"Sembarangan aja kamu ini Rin. Dia ini temanku dari Yogya," Khalisa menerangkan menahan rasa berang.
   Dini muncul di balik pintu pagar dengan piring berisi lontong sayur  di tangan kanan sementara tangan kirinya menenteng bungkusan nasi uduk dan beberapa potong gorengan. Biasanya Ica titip dibelikan nasi uduk untuk sarapan. Meski kerepotan dengan bawaannya, Dini ikut juga mendekati Romy yang sedang menunggu mangkok burjo diserahkan kepadanya.
   "O, ternyata ini orangnya yang ditunggu dari pagi," katanya seraya tersenyum dan menyalami Romy lalu menyebutkan namanya.

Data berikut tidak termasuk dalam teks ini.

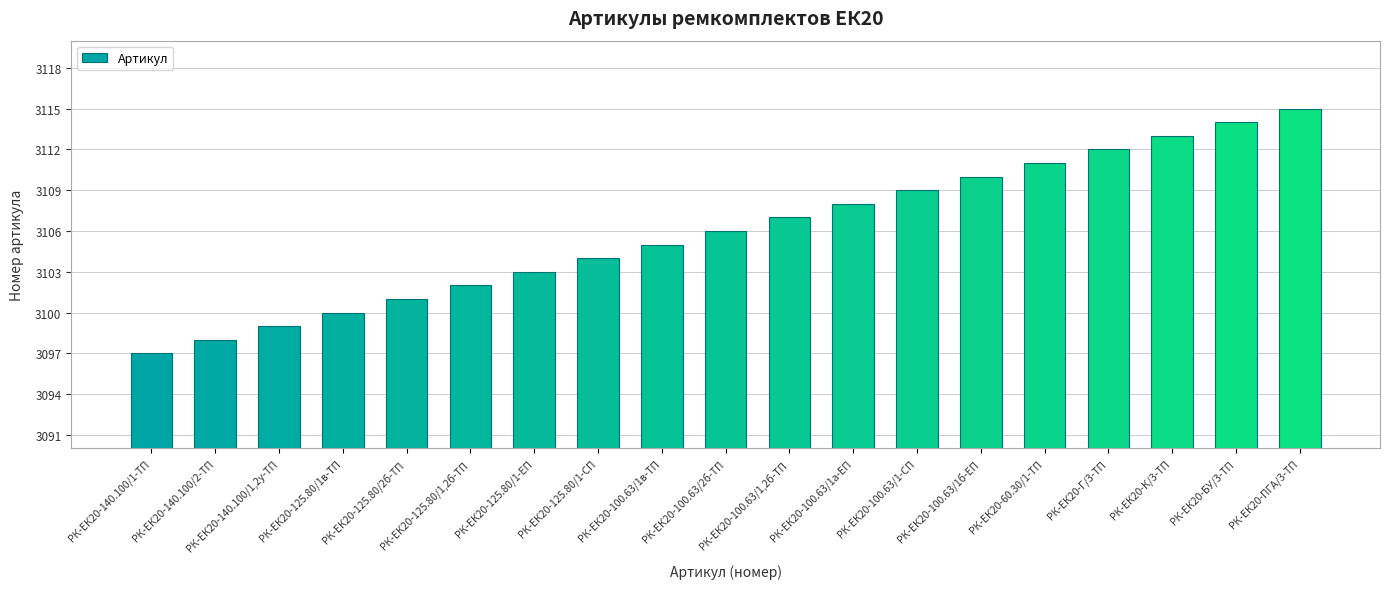

Which has a higher value, РК-ЕК20-140.100/1,2у-ТП or РК-ЕК20-140.100/1-ТП?

РК-ЕК20-140.100/1,2у-ТП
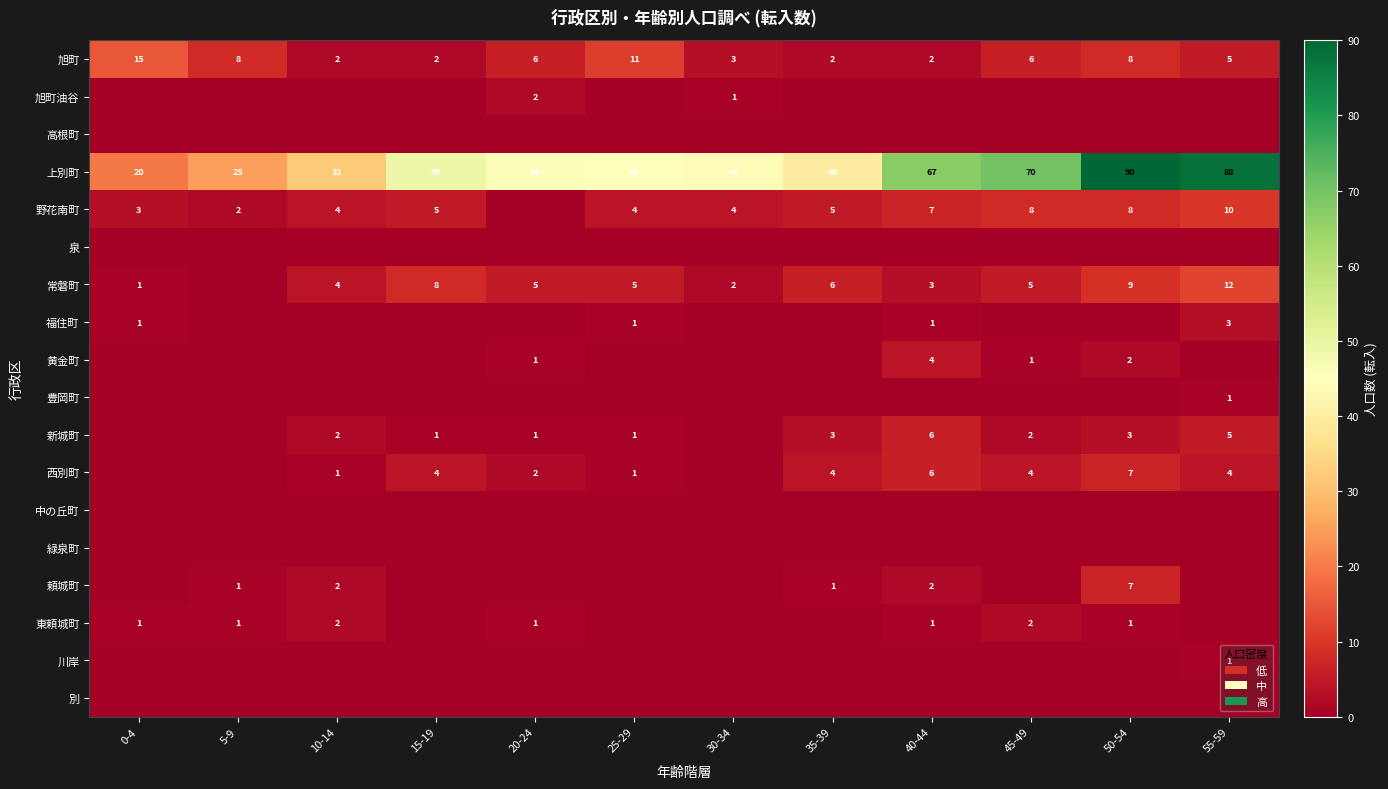

What is the difference between the maximum and minimum values in the 旭町 series?

13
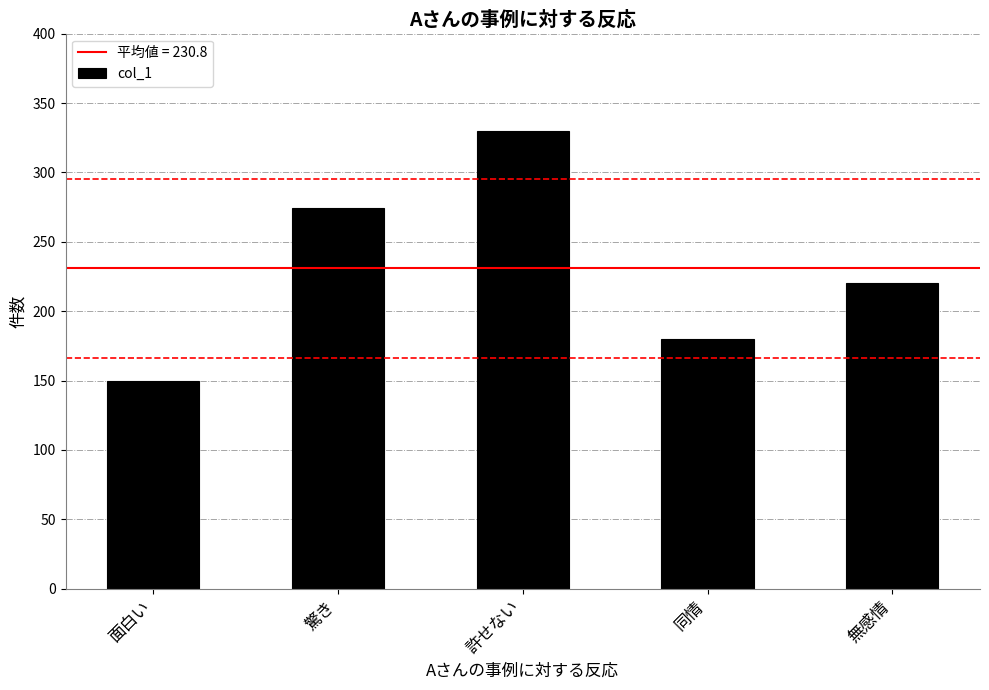

What is the greatest value displayed?

330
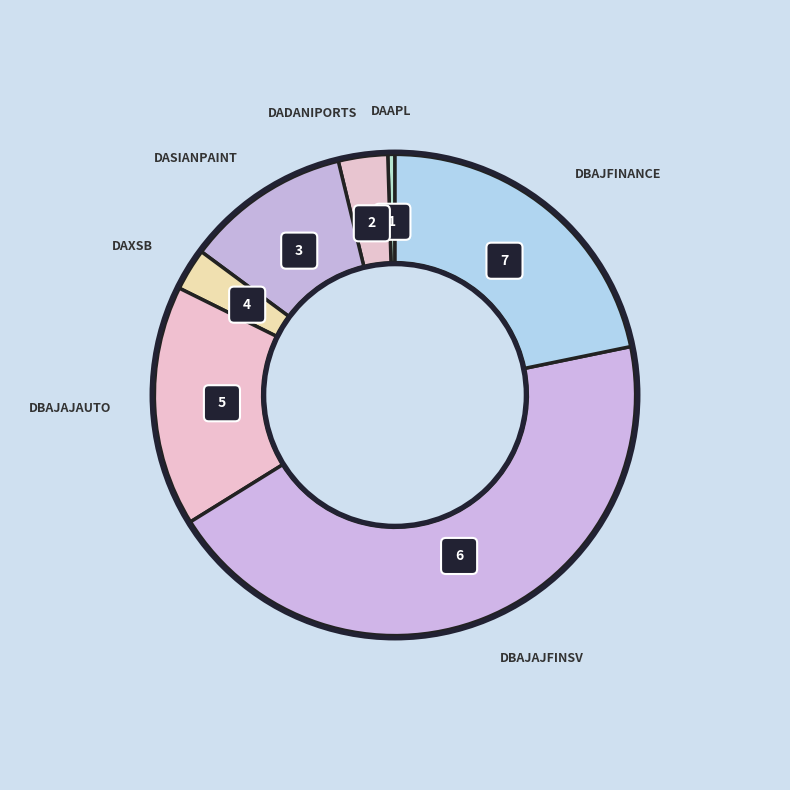

True or false: DBAJAJFINSV accounts for 31% of the total.

False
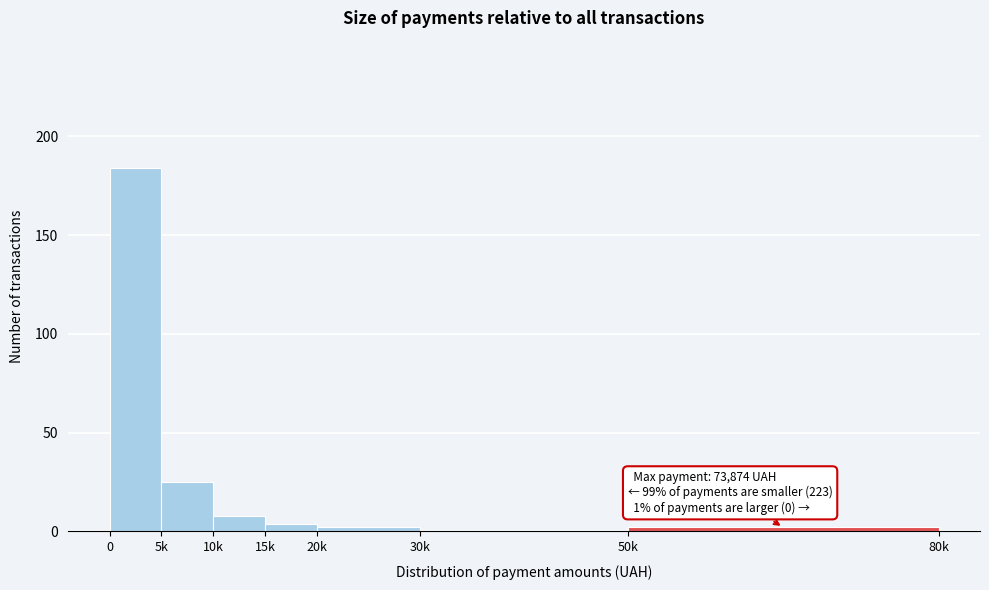

Reading left to right, extract all data points from this chart.

0=184	5k=25	10k=8	15k=4	20k=2	30k=0	50k=2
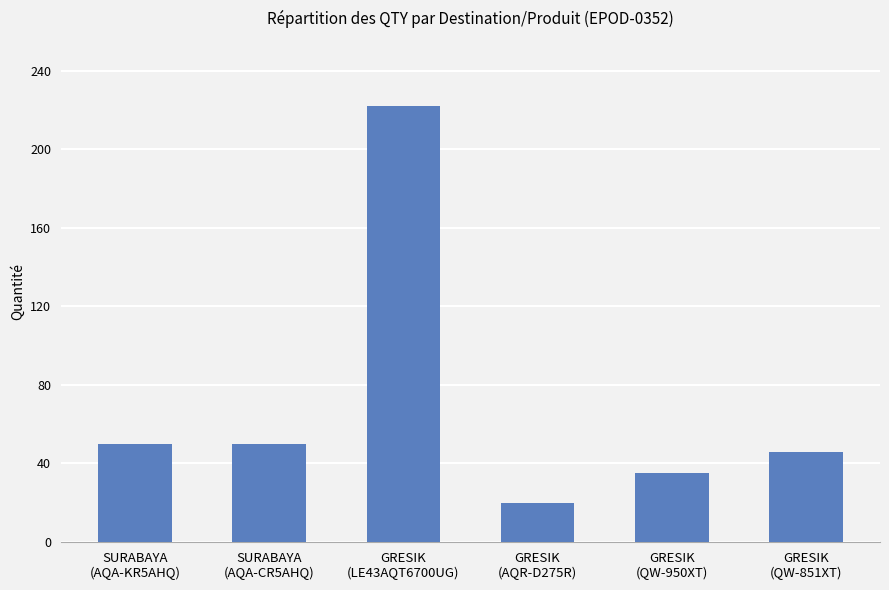

What position from the right is GRESIK
(QW-950XT)?

2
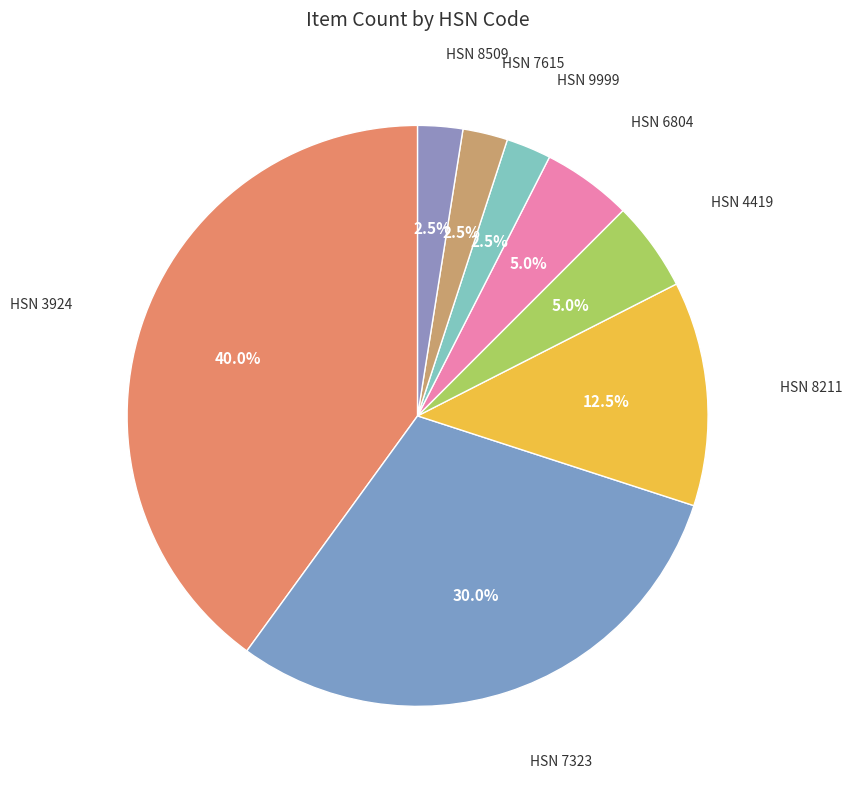

Is the sum of HSN 7323 and HSN 6804 greater than half?

No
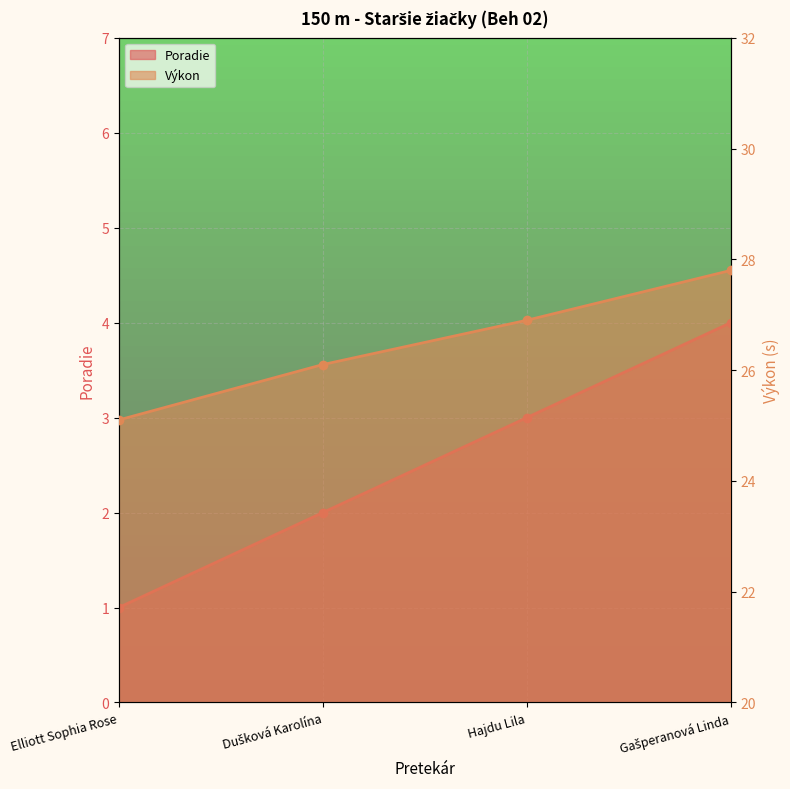

What is the spread (max minus min) of values at Gašperanová Linda?

23.8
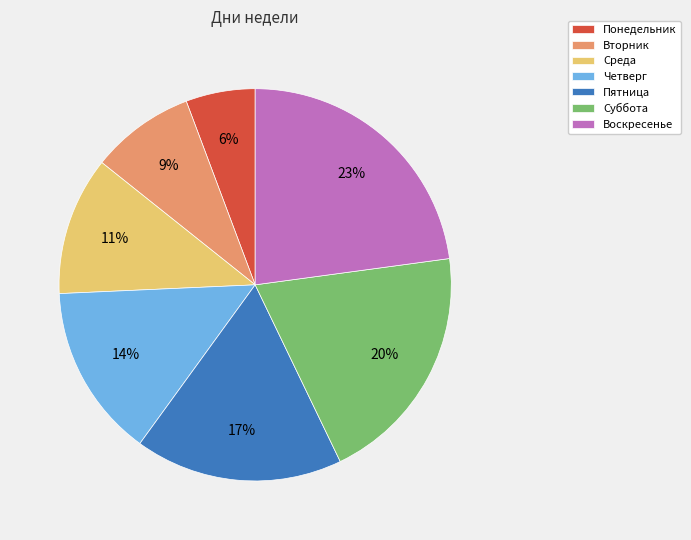

Between Суббота and Понедельник, which is larger?

Суббота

Sekilas Khalisa mencoba melihat sorot mata Romy apakah akan tersedot ke sepasang mata sayu milik Dini. Tak ada perubahan sorot mata yang membuatnya merasa begitu lega. Aduh, apa sebenarnya yang sedang bergolak di dalam hatinya saat ini.
   "Kita naik ke atas dulu ya !" pamit mereka bertiga hampir bersamaan.
   "Teman-temanmu lucu ya Mbak," kalimat Romy yang ke luar setelah itu membuat Khalisa tersenyum tipis.
   "Ada yang kamu taksir nggak?" selidiknya.
   "Nggak, ah.  Aku naksir Mbak aja," balasnya ringan sambil mencoba menatap dalam-dalam ke mata Khalisa. Membuatnya tersipu sejenak  meninggalkan rona merah muda di pipinya.
   "Enak Neng sarapan burjo pagi-pagi," suara Ibu kos pun terdengar sebelum sosoknya terlihat sempurna tepat di belakang Romy. Di situ terletak pintu rumah utama yang menyediakan teras untuk mereka duduk menikmati burjo di mangkok kecil di atas meja.
   "Eh. Ibu. Iya ini Bu. Mau pesan juga Bu?" sahutnya agak kikuk.
   "Nggak Neng, Ibu sudah masak nasi goreng tadi." jawabnya.
   "Burjonya enak lho Bu, masih hangat, " Romy menimpali tanpa malu-malu.